BEGIN Dataset entries

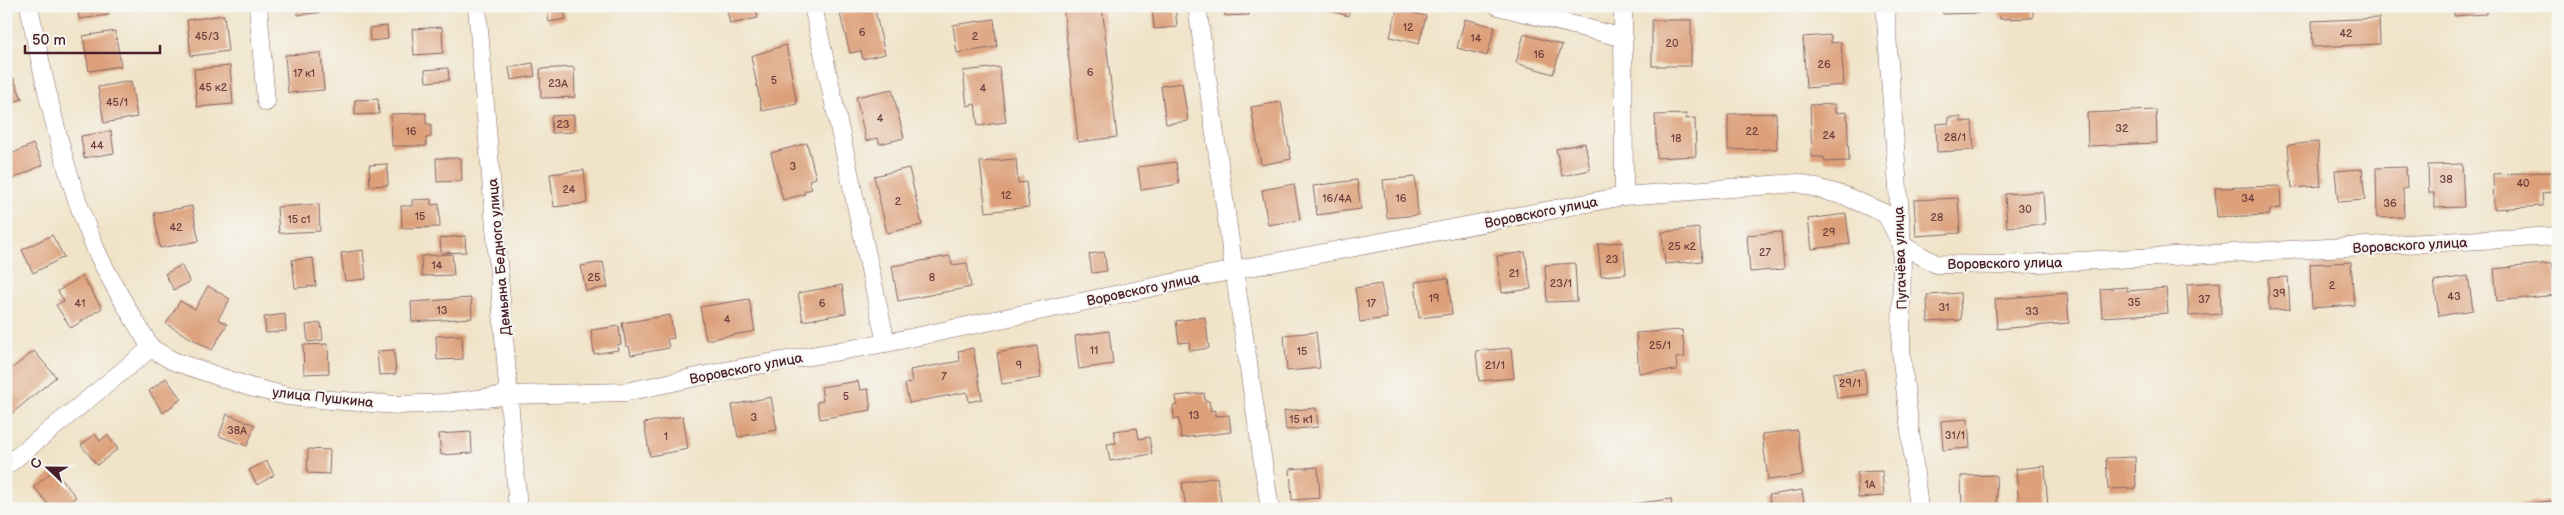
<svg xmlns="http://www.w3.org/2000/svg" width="2564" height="515" viewBox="0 0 2564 515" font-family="'Balsamiq Sans',sans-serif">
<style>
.building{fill:#dc9f78}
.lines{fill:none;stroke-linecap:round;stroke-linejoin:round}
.minor-casing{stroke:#846462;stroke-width:19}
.minor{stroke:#fff;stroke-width:18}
.labels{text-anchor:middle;stroke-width:4.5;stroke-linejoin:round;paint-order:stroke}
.number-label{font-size:11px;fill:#6e3f3e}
.street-label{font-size:14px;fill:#4a1f2b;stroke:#f6f6f2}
</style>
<rect width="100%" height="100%" fill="#f6f6f2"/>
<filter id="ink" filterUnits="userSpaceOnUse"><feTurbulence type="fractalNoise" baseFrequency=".02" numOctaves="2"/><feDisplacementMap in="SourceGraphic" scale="10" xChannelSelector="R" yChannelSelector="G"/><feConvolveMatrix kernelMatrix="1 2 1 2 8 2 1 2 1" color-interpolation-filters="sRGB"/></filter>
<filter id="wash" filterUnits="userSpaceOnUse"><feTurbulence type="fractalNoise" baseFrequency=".0096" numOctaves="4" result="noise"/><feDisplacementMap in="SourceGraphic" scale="20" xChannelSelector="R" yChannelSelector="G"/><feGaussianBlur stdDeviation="1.12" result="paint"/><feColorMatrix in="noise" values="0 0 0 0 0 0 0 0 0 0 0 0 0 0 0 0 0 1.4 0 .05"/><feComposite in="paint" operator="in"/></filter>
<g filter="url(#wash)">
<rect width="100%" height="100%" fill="#f0e3c8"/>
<g id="blocks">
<path class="building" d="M78,6H108L109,15L79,19Z
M297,6H324V12L298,15Z
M546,6H574L575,9L564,11L566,19L549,22Z
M726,6H767V7L756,10L758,18L730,24Z
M874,6L885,54L863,59L861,51L850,53L840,14Z
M1063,6H1102L1117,137L1078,142Z
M1152,6H1175L1177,27L1154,29Z
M1219,6H1249V15L1225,16V9L1219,10Z
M1315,6H1351L1348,16Z
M1803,6H1839V8L1803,9Z
M1942,6H1979V13L1943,14Z
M1999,6H2033V18L2000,19Z
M2454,6H2486V14L2454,16Z
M1397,9L1426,16L1419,44L1390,37Z
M224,15L228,51L191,56L187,20Z
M2379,18L2380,44L2313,47L2312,21Z
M994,19L997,47L957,53L953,25Z
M1465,19L1495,27L1487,56L1457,48Z
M1652,20H1691V66H1652Z
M387,26L388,39L370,41L369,28Z
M442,27L443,53L414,55L412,29Z
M115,31L121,66L89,71L83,36Z
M1524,34L1562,45L1553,74L1516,63Z
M1831,35V43L1841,42L1844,85L1806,88L1803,37Z
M786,45L797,104L762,111L751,56Z
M321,53L324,90L288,93L285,55Z
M533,63L535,76L511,80L509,67Z
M230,66L233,104L197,107L194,69Z
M574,67L575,97L541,98L540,69Z
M999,67L1006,122L978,126L975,104L967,106L963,71Z
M448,68L449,80L426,82L425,70Z
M13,77L22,99L6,105V80Z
M131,81L137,117L104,123L98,87Z
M1182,83L1188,121L1166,124L1161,86Z
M892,89L904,138L880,144L878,138L866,141L856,97Z
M378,99L379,114L355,115V100Z
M1281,102L1291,159L1261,165L1251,107Z
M1835,104V113L1847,112L1849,161L1825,162L1824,157H1812L1810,105Z
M2156,110L2157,143L2088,146L2087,113Z
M426,113V124H431V137L426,138V146H392L391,114Z
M1776,113L1777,149L1728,150V114Z
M1686,114V119L1695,118L1696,156L1657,158L1655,115Z
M574,115V132L552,133L551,116Z
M1948,117H1961V122L1972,121L1974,150L1937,152L1936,124L1949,123Z
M111,131L114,153L84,158L81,136Z
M2318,142L2321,186L2292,188L2288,145Z
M807,143L816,178L809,180L812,189L804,191L805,194L783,200L771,153Z
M1585,143L1590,170L1562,176L1556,149Z
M33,144L43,165L6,182V161L11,159L9,155Z
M436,158H461L462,181L437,182Z
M1016,159L1018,183L1026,182L1029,207L986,212L980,162Z
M1176,162L1179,184L1141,190L1138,167Z
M387,164L388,185L370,186L369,165Z
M2462,164L2464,207L2434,208V193H2429L2428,165Z
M2406,167L2407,188L2403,189L2404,217L2377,218L2376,168Z
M909,168L922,225L887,233L874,176Z
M2362,169L2365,200L2338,202L2335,171Z
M584,170L587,203L554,207L550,174Z
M2551,172L2552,192L2542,193L2543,206L2494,209L2493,174Z
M1415,177L1418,215L1387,218L1383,180Z
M1357,180L1361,209L1317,215L1313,186Z
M1294,184L1300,220L1268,225L1262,190Z
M2280,186L2281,208L2270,209V215L2217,217L2215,188Z
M2043,192L2045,224L2007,227L2005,194Z
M1958,198L1960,233L1916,236L1914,200Z
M431,199V205L439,204L440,227L402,228L401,206H412V200Z
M319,204L320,231L279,233L277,207Z
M192,206L199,241L160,248L154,213Z
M1846,214L1850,244L1812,249L1808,219Z
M1699,228L1702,261L1665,264L1662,232Z
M1781,232L1784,269L1750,272L1747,235Z
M52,235L64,257L33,273L22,250Z
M465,236L466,252L441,253L440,238Z
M1623,242L1626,274L1601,276L1598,244Z
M363,250L366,279L345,281L341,253Z
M1104,252L1107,271L1092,273L1089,254Z
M1525,252L1531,289L1502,293L1497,256Z
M452,254L454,275L422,276L421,256Z
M950,256L952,265L967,263L971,287L898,301L892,266Z
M313,258L316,286L295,288L292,260Z
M603,262L608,287L586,291L581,266Z
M2351,262L2354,305L2312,308L2310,264Z
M1575,263L1577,301L1547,302L1545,265Z
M2552,263L2556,295L2497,301L2494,269Z
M181,265L190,282L174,290L165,274Z
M82,276L102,308L71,328L56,305L64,301L58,291Z
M2468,276L2473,310L2439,316L2434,281Z
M2288,277L2290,309L2269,310L2268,278Z
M1448,278L1452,314L1419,318L1415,282Z
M2220,282L2221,314L2189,316L2187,284Z
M1381,284L1387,318L1360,322L1355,288Z
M842,285L846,313L803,321L798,293Z
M208,286L230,299L218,319L227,324L212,350L166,324L180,301L195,309Z
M2127,287V291L2166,288L2168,313L2102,317L2100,289Z
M1960,293L1961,320L1928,322L1927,295Z
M2067,293L2069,323L1997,329L1995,299Z
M471,298L472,318L412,322L411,302Z
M749,299L755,331L706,340L700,307Z
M285,314L286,331L266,333L264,317Z
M670,315L674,338L667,339L669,348L631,355L629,346H626L622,323Z
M1205,317L1209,348L1190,351L1189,342L1179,343L1176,321Z
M321,323L323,340L308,342L306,325Z
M619,326L621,344L617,345L618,350L594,354L591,330Z
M1682,330L1685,357L1676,358L1677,370L1639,373L1636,333Z
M1109,331L1113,364L1079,369L1075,336Z
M1316,332L1320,368L1287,371L1284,335Z
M462,335L463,359L437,360L436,336Z
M328,344L329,373L304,374L303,345Z
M1037,346L1041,378L1002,384L997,353Z
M973,348L982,399L969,402L967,392L909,403L905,384L912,382L910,370L960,361L958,351Z
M1511,348L1514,378L1479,381L1476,351Z
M394,350L396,374L379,375L377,351Z
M34,351L56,377L11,414L6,408V373Z
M1864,369L1868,394L1837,398L1833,373Z
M166,378L181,399L163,413L149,391Z
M858,381L860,390L868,389L871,410L820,419L817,402L823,401L821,387Z
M1204,393L1205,401H1209L1211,411L1215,410V416L1229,415L1231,432L1181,438L1179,419H1174L1173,406L1177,405L1176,396Z
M771,397L777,430L738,437L732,405Z
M1316,408L1318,427L1286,430L1284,411Z
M227,414L255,425L247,446L219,436Z
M683,416L688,449L650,456L644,423Z
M1968,419L1970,448L1943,450L1941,421Z
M1137,428L1139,439L1149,437L1152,454L1110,461L1107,444L1116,443L1114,431Z
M1797,430L1803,475L1768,480L1762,434Z
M471,432L472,453L441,455L439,434Z
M95,434L100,441L107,435L118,449L97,465L81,445Z
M308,449L330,450L329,474L307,473Z
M2135,457L2136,488L2108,489L2106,458Z
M267,461L274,475L257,485L249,470Z
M2045,466L2048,509H2019L2016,469Z
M1318,467L1320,498L1292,500L1290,469Z
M54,470L76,497L61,509H52L34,487Z
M1882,471L1884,496L1858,498L1857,472Z
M1996,475L1997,509H1962L1961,476Z
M1217,477L1222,509H1186L1182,483Z
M1802,490L1805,509H1771L1769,495Z
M1671,499L1672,509H1634L1633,504Z
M2558,500V509H2511L2510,506Z"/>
</g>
</g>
<g filter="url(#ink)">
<use href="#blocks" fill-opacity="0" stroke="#846462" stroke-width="1"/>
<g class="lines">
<g class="minor-casing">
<path id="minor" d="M29,6C45,87 64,176 97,252C112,285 132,316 151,348
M258,6L266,102
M477,6L518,509
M813,6L886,343
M1197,6L1234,270L1270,509
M1498,6L1624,38
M1623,6L1624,196
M1885,6L1902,245L1901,352L1919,509
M6,466L151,348L173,361L250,387L287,396L331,400L398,405L445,403L510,395L626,392L735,369L886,343L1234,270L1624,196L1798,183L1845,196L1886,214L1902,245L1936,264L2001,265L2558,236"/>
</g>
<use href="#minor" class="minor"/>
</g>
</g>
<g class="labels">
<g class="number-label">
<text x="1408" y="31">12</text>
<text x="862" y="36">6</text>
<text x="2346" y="37">42</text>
<text x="207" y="40">45/3</text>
<text x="975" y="40">2</text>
<text x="1476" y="42">14</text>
<text x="1672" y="47">20</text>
<text x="1539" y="58">16</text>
<text x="1824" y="68">26</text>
<text x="1090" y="76">6</text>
<text x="304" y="77">17 к1</text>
<text x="774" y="84">5</text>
<text x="558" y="87">23А</text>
<text x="213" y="91">45 к2</text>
<text x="983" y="92">4</text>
<text x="117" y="106">45/1</text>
<text x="880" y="122">4</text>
<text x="563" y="128">23</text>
<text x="2122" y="132">32</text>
<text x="411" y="135">16</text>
<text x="1752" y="135">22</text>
<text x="1829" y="139">24</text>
<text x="1955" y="141">28/1</text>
<text x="1676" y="142">18</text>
<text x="97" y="149">44</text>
<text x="793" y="170">3</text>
<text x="2446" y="183">38</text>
<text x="2523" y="187">40</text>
<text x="569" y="193">24</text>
<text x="1006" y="199">12</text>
<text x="1337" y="202">16/4А</text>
<text x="1401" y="202">16</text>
<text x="2248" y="202">34</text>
<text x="898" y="205">2</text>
<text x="2390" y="207">36</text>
<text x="2025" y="213">30</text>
<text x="420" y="220">15</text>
<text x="1937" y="221">28</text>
<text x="299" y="223">15 с1</text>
<text x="176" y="231">42</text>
<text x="1829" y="236">29</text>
<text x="1682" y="250">25 к2</text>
<text x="1765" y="256">27</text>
<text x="1612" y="263">23</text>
<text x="437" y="269">14</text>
<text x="1514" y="277">21</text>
<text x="594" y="281">25</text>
<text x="932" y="281">8</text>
<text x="1561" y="287">23/1</text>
<text x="2332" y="289">2</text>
<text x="2279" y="297">39</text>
<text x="2454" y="300">43</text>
<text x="1434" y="302">19</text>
<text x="2204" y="303">37</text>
<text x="2134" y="306">35</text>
<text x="80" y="307">41</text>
<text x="822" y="307">6</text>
<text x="1371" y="307">17</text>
<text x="1944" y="311">31</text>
<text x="442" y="314">13</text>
<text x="2032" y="315">33</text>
<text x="727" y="323">4</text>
<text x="1660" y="349">25/1</text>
<text x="1094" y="354">11</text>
<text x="1302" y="355">15</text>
<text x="1019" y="369">9</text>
<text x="1495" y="369">21/1</text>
<text x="944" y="380">7</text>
<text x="1850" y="387">29/1</text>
<text x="846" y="400">5</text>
<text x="1194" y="419">13</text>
<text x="754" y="421">3</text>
<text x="1301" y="423">15 к1</text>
<text x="237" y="434">38А</text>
<text x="1955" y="439">31/1</text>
<text x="666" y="440">1</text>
<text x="1870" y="488">1А</text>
</g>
<g class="street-label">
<text transform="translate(1541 212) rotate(-11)" y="5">Воровского улица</text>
<text transform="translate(2410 245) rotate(-3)" y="5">Воровского улица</text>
<text transform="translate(499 257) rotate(-95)" y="5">Демьяна Бедного улица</text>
<text transform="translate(1900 258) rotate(-92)" y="5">Пугачёва улица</text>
<text transform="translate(2005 263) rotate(-1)" y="5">Воровского улица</text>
<text transform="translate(1143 289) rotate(-12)" y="5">Воровского улица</text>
<text transform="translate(746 368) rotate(-11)" y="5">Воровского улица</text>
<text transform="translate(323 397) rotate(6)" y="5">улица Пушкина</text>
</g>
</g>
<rect width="2564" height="515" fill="none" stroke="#f6f6f2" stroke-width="25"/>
<g transform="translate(48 468) rotate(292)" stroke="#f6f6f2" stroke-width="4" paint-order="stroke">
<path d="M0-4L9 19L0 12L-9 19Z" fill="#4a1f2b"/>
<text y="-8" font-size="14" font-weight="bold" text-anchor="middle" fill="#4a1f2b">С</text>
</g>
<path d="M25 45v8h135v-8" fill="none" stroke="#4a1f2b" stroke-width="2.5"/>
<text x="32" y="45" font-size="15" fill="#4a1f2b" stroke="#f6f6f2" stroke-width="4" paint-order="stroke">50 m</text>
</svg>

END Dataset entries

# Exercise aim:
Scan the lines above for "M726,6H767V7L756,10L758,18L730,24Z" and for "M1357,180L1361,209L1317,215L1313,186Z". Repeat exactly the line holding each of them and every line in between.

# Worked solution:
M726,6H767V7L756,10L758,18L730,24Z
M874,6L885,54L863,59L861,51L850,53L840,14Z
M1063,6H1102L1117,137L1078,142Z
M1152,6H1175L1177,27L1154,29Z
M1219,6H1249V15L1225,16V9L1219,10Z
M1315,6H1351L1348,16Z
M1803,6H1839V8L1803,9Z
M1942,6H1979V13L1943,14Z
M1999,6H2033V18L2000,19Z
M2454,6H2486V14L2454,16Z
M1397,9L1426,16L1419,44L1390,37Z
M224,15L228,51L191,56L187,20Z
M2379,18L2380,44L2313,47L2312,21Z
M994,19L997,47L957,53L953,25Z
M1465,19L1495,27L1487,56L1457,48Z
M1652,20H1691V66H1652Z
M387,26L388,39L370,41L369,28Z
M442,27L443,53L414,55L412,29Z
M115,31L121,66L89,71L83,36Z
M1524,34L1562,45L1553,74L1516,63Z
M1831,35V43L1841,42L1844,85L1806,88L1803,37Z
M786,45L797,104L762,111L751,56Z
M321,53L324,90L288,93L285,55Z
M533,63L535,76L511,80L509,67Z
M230,66L233,104L197,107L194,69Z
M574,67L575,97L541,98L540,69Z
M999,67L1006,122L978,126L975,104L967,106L963,71Z
M448,68L449,80L426,82L425,70Z
M13,77L22,99L6,105V80Z
M131,81L137,117L104,123L98,87Z
M1182,83L1188,121L1166,124L1161,86Z
M892,89L904,138L880,144L878,138L866,141L856,97Z
M378,99L379,114L355,115V100Z
M1281,102L1291,159L1261,165L1251,107Z
M1835,104V113L1847,112L1849,161L1825,162L1824,157H1812L1810,105Z
M2156,110L2157,143L2088,146L2087,113Z
M426,113V124H431V137L426,138V146H392L391,114Z
M1776,113L1777,149L1728,150V114Z
M1686,114V119L1695,118L1696,156L1657,158L1655,115Z
M574,115V132L552,133L551,116Z
M1948,117H1961V122L1972,121L1974,150L1937,152L1936,124L1949,123Z
M111,131L114,153L84,158L81,136Z
M2318,142L2321,186L2292,188L2288,145Z
M807,143L816,178L809,180L812,189L804,191L805,194L783,200L771,153Z
M1585,143L1590,170L1562,176L1556,149Z
M33,144L43,165L6,182V161L11,159L9,155Z
M436,158H461L462,181L437,182Z
M1016,159L1018,183L1026,182L1029,207L986,212L980,162Z
M1176,162L1179,184L1141,190L1138,167Z
M387,164L388,185L370,186L369,165Z
M2462,164L2464,207L2434,208V193H2429L2428,165Z
M2406,167L2407,188L2403,189L2404,217L2377,218L2376,168Z
M909,168L922,225L887,233L874,176Z
M2362,169L2365,200L2338,202L2335,171Z
M584,170L587,203L554,207L550,174Z
M2551,172L2552,192L2542,193L2543,206L2494,209L2493,174Z
M1415,177L1418,215L1387,218L1383,180Z
M1357,180L1361,209L1317,215L1313,186Z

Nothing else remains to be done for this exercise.